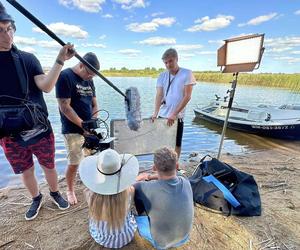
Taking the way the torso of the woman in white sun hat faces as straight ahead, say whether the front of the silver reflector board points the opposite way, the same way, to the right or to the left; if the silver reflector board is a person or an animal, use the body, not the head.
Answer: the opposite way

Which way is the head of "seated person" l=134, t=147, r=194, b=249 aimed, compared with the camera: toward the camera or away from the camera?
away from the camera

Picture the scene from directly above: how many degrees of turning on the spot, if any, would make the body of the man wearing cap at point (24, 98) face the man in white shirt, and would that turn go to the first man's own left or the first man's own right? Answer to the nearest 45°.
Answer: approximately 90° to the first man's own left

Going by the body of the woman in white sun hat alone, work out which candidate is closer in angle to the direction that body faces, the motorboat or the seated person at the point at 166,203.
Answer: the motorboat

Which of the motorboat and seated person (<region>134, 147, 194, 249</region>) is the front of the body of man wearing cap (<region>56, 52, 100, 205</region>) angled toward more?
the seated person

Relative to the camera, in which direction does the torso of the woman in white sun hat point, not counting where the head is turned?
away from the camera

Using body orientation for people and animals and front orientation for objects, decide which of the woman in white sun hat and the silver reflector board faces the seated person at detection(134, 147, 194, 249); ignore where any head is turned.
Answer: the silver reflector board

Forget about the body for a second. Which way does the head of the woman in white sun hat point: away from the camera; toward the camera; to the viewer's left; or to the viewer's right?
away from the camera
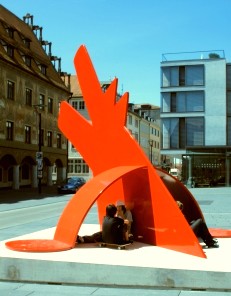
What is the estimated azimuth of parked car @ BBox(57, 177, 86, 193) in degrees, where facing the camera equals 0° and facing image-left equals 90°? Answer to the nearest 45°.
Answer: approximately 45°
---
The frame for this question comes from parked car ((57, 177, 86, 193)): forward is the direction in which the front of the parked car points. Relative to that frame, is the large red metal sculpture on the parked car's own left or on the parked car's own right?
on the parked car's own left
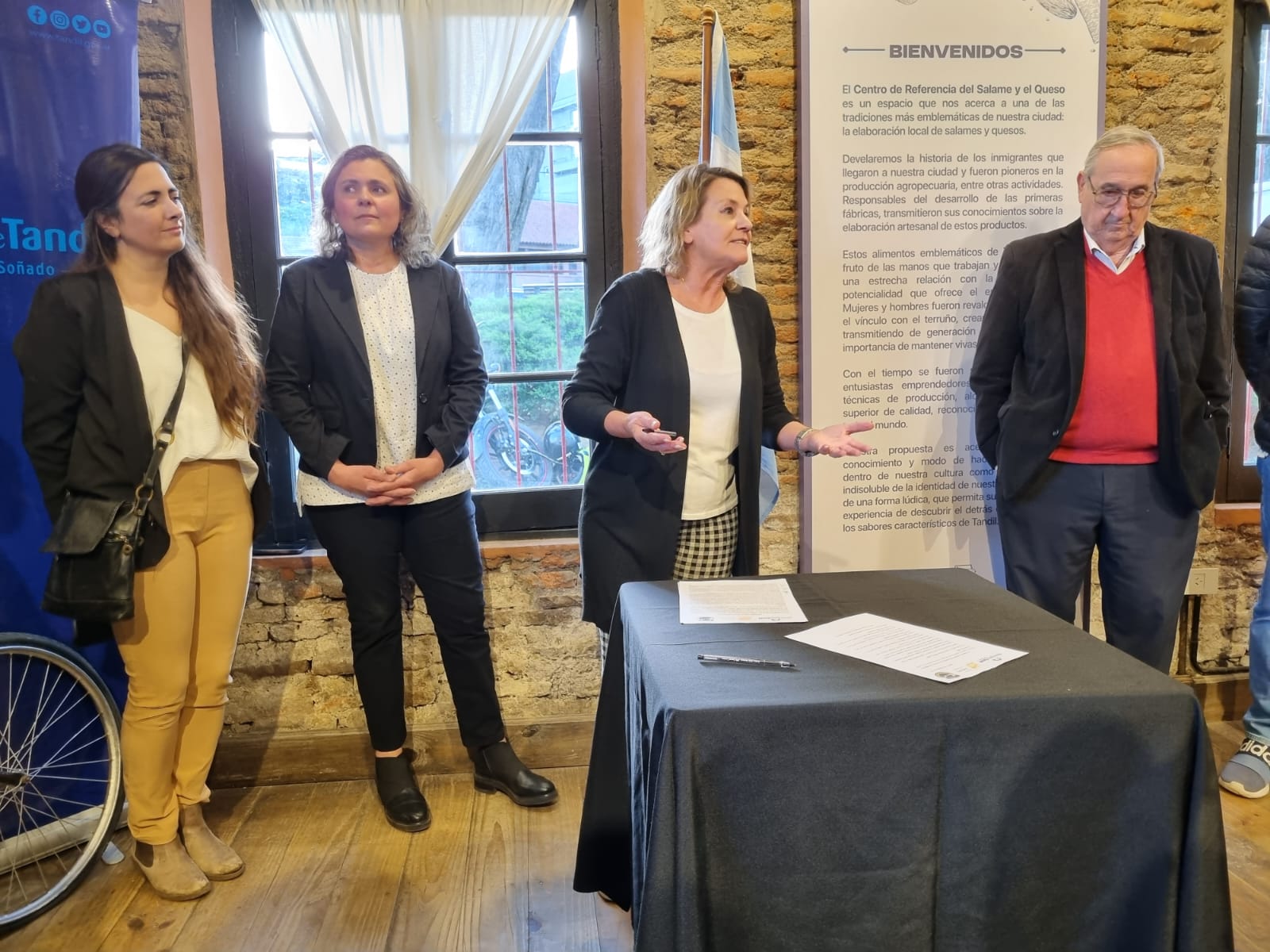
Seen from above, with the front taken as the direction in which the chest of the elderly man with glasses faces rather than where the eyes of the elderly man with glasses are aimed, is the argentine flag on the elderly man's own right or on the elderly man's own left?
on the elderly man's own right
==
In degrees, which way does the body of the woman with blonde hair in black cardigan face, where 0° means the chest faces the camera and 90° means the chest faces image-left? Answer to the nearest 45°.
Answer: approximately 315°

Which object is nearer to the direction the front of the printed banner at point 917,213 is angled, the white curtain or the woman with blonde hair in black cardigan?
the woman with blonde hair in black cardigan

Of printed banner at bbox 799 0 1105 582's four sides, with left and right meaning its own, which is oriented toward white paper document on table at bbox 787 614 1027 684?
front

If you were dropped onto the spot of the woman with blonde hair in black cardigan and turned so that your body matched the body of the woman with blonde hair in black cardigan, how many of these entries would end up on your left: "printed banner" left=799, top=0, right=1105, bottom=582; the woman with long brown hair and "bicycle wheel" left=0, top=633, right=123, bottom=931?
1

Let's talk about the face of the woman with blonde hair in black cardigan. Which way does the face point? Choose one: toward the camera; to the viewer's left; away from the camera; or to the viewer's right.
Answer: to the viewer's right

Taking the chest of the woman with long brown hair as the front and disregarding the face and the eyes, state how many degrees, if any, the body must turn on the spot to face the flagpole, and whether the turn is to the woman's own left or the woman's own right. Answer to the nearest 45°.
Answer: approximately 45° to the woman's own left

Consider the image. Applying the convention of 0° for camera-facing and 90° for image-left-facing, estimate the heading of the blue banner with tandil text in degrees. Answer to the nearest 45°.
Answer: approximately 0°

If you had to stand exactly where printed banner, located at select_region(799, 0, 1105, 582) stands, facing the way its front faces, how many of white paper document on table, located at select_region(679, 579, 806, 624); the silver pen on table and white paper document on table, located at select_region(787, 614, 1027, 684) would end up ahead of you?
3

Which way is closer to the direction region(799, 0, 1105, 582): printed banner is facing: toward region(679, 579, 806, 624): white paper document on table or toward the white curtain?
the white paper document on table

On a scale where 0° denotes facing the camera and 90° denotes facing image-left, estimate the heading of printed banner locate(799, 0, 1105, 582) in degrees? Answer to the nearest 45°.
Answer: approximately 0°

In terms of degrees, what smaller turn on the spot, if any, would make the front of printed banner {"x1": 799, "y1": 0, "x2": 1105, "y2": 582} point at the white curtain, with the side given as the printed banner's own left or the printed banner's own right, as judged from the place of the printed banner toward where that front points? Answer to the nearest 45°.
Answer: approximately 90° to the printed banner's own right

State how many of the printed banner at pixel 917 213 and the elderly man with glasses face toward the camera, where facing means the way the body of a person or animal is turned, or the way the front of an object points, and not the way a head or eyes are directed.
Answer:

§ What you are asked to do
Could you write out the data again from the line with "Taking the way" up to and including the line with "Answer: approximately 90° to the first", changing "silver reflector board" to "white reflector board" and leaving everything else unchanged?

§ Written response
Taking the way the torso of the woman in white sun hat faces as straight ahead, say whether the front of the white reflector board points the opposite way, the same way, to the right or to the left; if the white reflector board is a person or an animal, use the body, not the head.
Answer: the opposite way

Which way is the head of "seated person" l=134, t=147, r=194, b=249 aimed, compared with the camera: toward the camera or away from the camera?
away from the camera

Picture the scene from directly above: how many degrees of turning on the spot, if any, would make the body of the man wearing cap at point (24, 98) face the man in white shirt, and would that turn go to the first man's own left or the first man's own right? Answer to the nearest 45°.
Answer: approximately 90° to the first man's own left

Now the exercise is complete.